FOUR medals awarded to a former Mayor of Wednesbury who rode in the Charge of the Light Brigade in the Crimean War are to go back on display at Wednesbury Museum and Art Gallery after going ‘missing’ for nearly 40 years.
John Ashley Kilvert was blown off his horse in the charge and was treated for his injuries by Florence Nightingale.
The medals went missing when the borough of Sandwell was formed in 1974. Museum staff thought they had gone forever until recently when they were contacted by Birmingham auction house Fellows to say they had them.

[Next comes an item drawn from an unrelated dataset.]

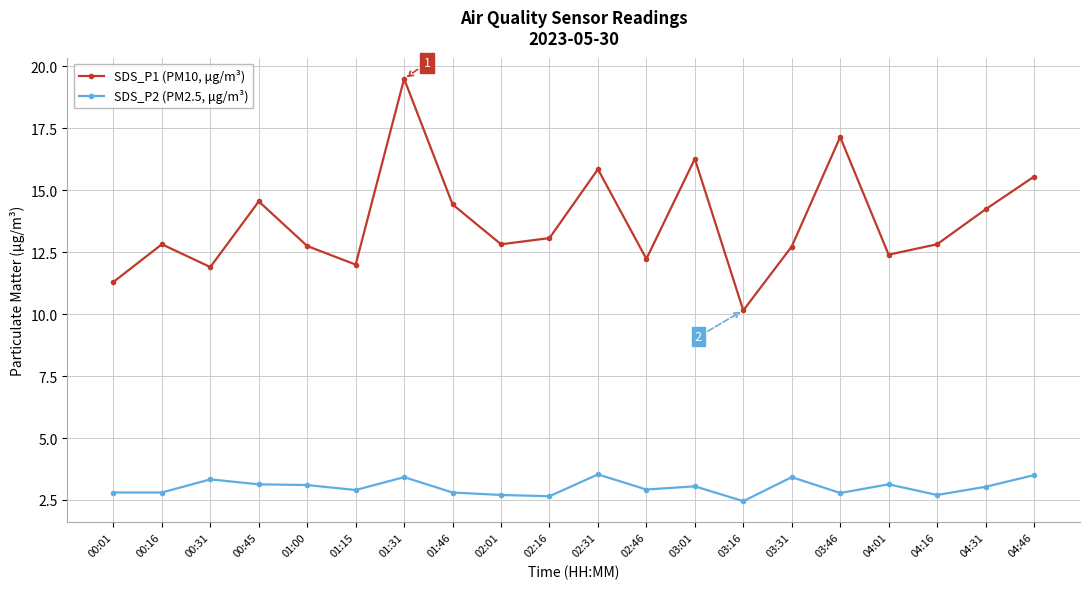

True or false: SDS_P1 (PM10, μg/m³) and SDS_P2 (PM2.5, μg/m³) intersect in this chart.

False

They had been submitted for auction by 94-year-old Mrs Joyce Hands from Walsall, who was selling her late husband Walter's medal collection. He had bought the medals more than 20 years ago, unaware they belonged to Sandwell Council. It is believed they had changed hands several times before he bought them in all innocence.
Once this was explained to Mrs Hands she immediately agreed to donate the medals back to the museum.

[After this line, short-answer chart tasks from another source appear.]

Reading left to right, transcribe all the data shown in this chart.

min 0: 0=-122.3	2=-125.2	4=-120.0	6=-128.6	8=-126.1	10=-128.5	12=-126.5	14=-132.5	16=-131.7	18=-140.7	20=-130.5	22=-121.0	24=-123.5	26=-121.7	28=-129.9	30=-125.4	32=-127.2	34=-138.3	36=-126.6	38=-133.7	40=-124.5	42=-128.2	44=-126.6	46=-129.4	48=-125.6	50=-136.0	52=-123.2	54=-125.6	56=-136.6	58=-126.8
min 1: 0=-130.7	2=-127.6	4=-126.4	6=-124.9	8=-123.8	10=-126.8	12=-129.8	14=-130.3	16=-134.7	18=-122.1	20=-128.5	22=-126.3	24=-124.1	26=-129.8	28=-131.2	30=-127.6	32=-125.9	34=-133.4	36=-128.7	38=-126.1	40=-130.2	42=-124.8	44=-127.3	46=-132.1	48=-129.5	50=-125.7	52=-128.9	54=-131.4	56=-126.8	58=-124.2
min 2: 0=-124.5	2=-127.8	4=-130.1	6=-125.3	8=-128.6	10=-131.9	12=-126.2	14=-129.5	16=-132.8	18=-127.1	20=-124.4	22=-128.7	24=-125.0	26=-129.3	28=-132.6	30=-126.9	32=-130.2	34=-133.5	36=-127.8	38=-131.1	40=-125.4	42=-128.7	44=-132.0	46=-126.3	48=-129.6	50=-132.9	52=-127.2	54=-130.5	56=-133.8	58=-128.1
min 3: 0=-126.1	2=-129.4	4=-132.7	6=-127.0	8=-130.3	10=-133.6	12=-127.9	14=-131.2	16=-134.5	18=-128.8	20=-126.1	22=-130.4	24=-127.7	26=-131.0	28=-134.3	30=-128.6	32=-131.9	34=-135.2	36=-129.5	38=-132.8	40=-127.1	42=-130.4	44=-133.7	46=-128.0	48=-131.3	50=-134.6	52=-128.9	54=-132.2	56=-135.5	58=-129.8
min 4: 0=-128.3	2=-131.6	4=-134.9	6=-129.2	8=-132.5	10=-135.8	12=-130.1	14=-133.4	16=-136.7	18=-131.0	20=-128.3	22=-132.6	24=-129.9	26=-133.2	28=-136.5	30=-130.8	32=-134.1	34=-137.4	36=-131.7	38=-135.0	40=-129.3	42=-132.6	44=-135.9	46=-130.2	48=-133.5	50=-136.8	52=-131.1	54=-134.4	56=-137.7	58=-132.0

Sandwell Council deputy leader Councillor Mahboob Hussain said: "It was a wonderful gesture by Mrs Hands and we are delighted the medals are safely back in the council's hands where they can be proudly displayed once again."
Kilvert was awarded two medals from the Crimean campaign, one by the British government and one by the Turkish.
The British Crimea Medal is one of the most ornate ever issued, with its unique ornate oak leaf clasps and floriated swivelling suspender. Five bars were awarded with the medal with the maximum any individual could receive being four. The Azoff bar was issued to only naval and marine personnel, while the other battles honoured were Alma, Inkerman, Balaklava and Sebastopol.
Kilvert received the bars for Alma, Balaklava and Sebastopol.
The notorious Charge of the Light Brigade, when lightly-armed British cavalry charged the Russian artillery and were mown down, took place on 25th October, 1854, at the Battle of Balaklava.
The Turkish Crimean War Medal that Kilvert received is perhaps even more interesting. The reverse features a cannon, anchor and mortar set upon the Imperial Russian flag while behind fly the flags of the four allied powers — Turkey, Great Britain, France and the Kingdom of Sardinia.
The Turks gave a different version of the medal to each of their allies. The British medal features a British Ensign at second right, the French medal has the Tricolor in this position while the Sardinian medal has the Italian Tricolor with the arms of Savoy.
The inscription also varies. The British medal has ‘Crimea 1855’, the French has ‘La Crimee 1855’ and the Sardinian has ‘La Crimea 1855’.
A consignment of medals for British servicemen was lost when the ship carrying it sank and so they were awarded with whatever medal came to hand, the most common being the Sardinian medal. So it was that Kilvert was awarded the Sardinian version.
On being discharged from the Army, Kilvert settled in Coventry where he married and had a son named George.
When his wife died he moved to Wednesbury where he married again. He lived in Union Street where he opened a pawnbrokers business.
Kilvert entered public service where he was elected to the town council in 1886 and served in a number of positions.
His second wife died in 1900 and, following his son's death in 1902, he sold his business and moved to 13 Pritchard Street, naming his new home ‘Balaclava House’ after the famous battle.
In 1905 Alderman Kilvert, as he was then, became Mayor of Wednesbury. He retired from public office the following year and died on October 17, 1920, aged 87.